● **SOURCE MATERIAL**:
*****
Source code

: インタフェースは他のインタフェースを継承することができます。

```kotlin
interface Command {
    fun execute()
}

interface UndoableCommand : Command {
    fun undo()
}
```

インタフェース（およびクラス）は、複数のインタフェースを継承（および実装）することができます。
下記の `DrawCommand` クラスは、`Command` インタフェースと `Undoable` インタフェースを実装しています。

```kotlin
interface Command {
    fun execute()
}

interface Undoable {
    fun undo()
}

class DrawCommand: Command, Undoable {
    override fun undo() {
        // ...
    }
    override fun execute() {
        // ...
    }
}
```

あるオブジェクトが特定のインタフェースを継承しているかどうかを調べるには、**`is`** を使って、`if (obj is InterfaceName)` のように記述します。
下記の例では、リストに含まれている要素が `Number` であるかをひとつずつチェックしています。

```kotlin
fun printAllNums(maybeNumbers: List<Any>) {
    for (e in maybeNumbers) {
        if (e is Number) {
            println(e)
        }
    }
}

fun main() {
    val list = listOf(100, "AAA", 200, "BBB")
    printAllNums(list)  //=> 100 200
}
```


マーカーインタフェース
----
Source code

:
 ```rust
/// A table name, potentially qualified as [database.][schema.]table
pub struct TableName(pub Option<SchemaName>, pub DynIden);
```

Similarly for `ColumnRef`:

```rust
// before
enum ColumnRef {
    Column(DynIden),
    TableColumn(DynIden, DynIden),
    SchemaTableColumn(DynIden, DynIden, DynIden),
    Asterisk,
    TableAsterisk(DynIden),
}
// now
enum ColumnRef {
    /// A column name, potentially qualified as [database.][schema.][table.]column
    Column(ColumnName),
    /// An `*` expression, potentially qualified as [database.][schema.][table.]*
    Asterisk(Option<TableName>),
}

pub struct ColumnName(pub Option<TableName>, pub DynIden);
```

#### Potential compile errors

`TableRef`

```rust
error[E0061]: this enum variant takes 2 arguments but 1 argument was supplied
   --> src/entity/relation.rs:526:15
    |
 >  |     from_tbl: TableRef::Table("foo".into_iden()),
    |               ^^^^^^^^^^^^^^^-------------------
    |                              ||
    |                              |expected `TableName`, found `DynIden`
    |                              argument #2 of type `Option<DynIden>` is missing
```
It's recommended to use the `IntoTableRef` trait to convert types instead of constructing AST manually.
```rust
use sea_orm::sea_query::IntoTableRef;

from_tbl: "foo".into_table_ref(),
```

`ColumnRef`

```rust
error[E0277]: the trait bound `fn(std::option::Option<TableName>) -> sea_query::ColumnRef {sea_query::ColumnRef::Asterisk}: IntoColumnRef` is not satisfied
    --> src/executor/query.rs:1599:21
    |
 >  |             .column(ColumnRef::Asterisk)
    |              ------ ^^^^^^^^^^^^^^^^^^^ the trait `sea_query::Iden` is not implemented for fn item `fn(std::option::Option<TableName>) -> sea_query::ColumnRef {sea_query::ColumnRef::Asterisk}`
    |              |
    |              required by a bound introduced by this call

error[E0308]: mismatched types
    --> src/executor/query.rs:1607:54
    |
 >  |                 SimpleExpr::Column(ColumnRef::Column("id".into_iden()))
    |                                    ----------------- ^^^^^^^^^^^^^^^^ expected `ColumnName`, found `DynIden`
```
*****
● **YOUR OBJECTIVE**: From the data above, copy each line that has the string "bound".

● **WRITTEN REPLY**:
error[E0277]: the trait bound `fn(std::option::Option<TableName>) -> sea_query::ColumnRef {sea_query::ColumnRef::Asterisk}: IntoColumnRef` is not satisfied
    |              required by a bound introduced by this call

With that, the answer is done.